» Given text:

Yet the same Syro Malankara Church now insists that the ancient community of native Christians who came in communion with RCC in 1599 at Synod of Diamper, schismed fifty four years later. They insist it schismed, even though there is no evidence of it. The story was made up only in the nineteenth century by those who wanted to call themselves Christians of St Thomas although they didn’t belong to the separate Syriac Rite See of Cranganore created for the ancient community under Portuguese Padroado at Synod of Diamper 1599.
 
so ,syro malanakara rite members are not syrian christians.also jacobites and orthodox church members are also not syrian christian.what about syro malabar south of thrissur?🙂

what about natives of vallam(kaladi)?do the sero malabar in vallam also schismatic ?
 
Mariamkutty’s theory is that only Trisshurian Syro-Malabars are “true native St. Thomas Christians” and that the rest of us - the other Syro-Malabar eparchies, the entire Syro-Malankara Catholic Church, the entire Malankara Orthodox Church, and the entire Syriac Orthodox Church are phonies pretending to be St. Thomas Christians but were originally Latins.

Another problem with her theory is that all of the St. Thomas Christians accept that one of the 7 original Churches that St. Thomas founded is Nilakkal… where is Nilakkal located? No where near Trisshur, in fact it is deep inside Pathanamthitta. stthoma.com/nilakkal.php

Another is Niranam, where is NIranam located? stthoma.com/niranam.php
Not near Trisshur, but close to Kotttayam.

Are these people who were converted by St. Thomas himself, not “St. Thomas Christians”? This is Mariamkutty’s theory.

It defies logic.
 
Mr SyroMalankara, search for the truth. It will set you free. When I started to post here, I didn’t know that my search for truth would take me to places I never knew existed.

My search has enriched me. It has left me disillusioned about certain accounts written by priests that gets passed off as history. It has also set me free to seek the real truth at all times. For now my curiosity is satisfied because the jigsaw puzzle I was working on has fallen in place.

I happen to belong to the group that is convinced Church and State, religion and politics, should remain separate, for the welfare of all. Lay people should be empowered to think for themselves and test the spirits of religious leaders to find out if they are really from God. There are wolves in shepherds’ clothing. Jesus warned His followers about that when He preached in public. “By their fruits shall ye known them, by the fruits which they bear; By their fruits shall ye know them, not the garments they wear.!” (Whether the garments are Latinized or genuine Syriac of the nineteenth century!)

» Data:
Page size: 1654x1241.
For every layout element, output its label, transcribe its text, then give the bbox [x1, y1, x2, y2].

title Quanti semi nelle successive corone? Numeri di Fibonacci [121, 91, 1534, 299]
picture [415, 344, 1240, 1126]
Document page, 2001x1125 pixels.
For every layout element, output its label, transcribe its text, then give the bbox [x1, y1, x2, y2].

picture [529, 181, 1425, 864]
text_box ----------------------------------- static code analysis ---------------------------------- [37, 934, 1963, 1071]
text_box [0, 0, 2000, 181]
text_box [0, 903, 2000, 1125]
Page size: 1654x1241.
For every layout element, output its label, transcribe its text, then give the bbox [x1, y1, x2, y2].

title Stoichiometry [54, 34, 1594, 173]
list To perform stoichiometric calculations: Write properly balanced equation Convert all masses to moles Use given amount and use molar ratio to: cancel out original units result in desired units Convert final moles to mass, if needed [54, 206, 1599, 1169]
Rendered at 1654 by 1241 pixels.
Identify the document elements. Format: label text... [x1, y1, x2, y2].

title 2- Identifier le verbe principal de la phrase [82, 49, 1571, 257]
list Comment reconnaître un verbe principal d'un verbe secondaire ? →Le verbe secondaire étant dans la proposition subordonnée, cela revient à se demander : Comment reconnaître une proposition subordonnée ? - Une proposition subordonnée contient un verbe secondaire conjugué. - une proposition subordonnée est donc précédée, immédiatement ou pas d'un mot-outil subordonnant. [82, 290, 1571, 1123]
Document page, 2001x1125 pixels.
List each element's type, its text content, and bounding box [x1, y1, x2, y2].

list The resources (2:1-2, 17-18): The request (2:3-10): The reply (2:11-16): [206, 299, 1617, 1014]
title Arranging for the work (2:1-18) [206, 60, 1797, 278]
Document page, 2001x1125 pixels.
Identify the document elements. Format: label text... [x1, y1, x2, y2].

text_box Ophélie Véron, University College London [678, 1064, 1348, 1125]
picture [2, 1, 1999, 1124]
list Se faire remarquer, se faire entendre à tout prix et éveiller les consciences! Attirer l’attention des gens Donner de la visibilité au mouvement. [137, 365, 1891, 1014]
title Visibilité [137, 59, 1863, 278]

» Short task 1: Using the discussion about St. Thomas Christians, decide whether each statement agrees with it. Answer yes or no and quote the words that decide it. (a) Nilakkal lies close to Trisshur. (b) The Synod of Diamper was held in 1599. (c) The writer of the final part thinks Church and State should be kept apart.
» Short task 2: Duplicate the lines of the listing from its first line through the line holding "picture [415, 344, 1240, 1126]", both ends included.

» Expected answer 1:
(a) No: "No where near Trisshur, in fact it is deep inside Pathanamthitta."
(b) Yes: "came in communion with RCC in 1599 at Synod of Diamper"
(c) Yes: "I happen to belong to the group that is convinced Church and State, religion and politics, should remain separate, for the welfare of all."

» Expected answer 2:
Page size: 1654x1241.
For every layout element, output its label, transcribe its text, then give the bbox [x1, y1, x2, y2].

title Quanti semi nelle successive corone? Numeri di Fibonacci [121, 91, 1534, 299]
picture [415, 344, 1240, 1126]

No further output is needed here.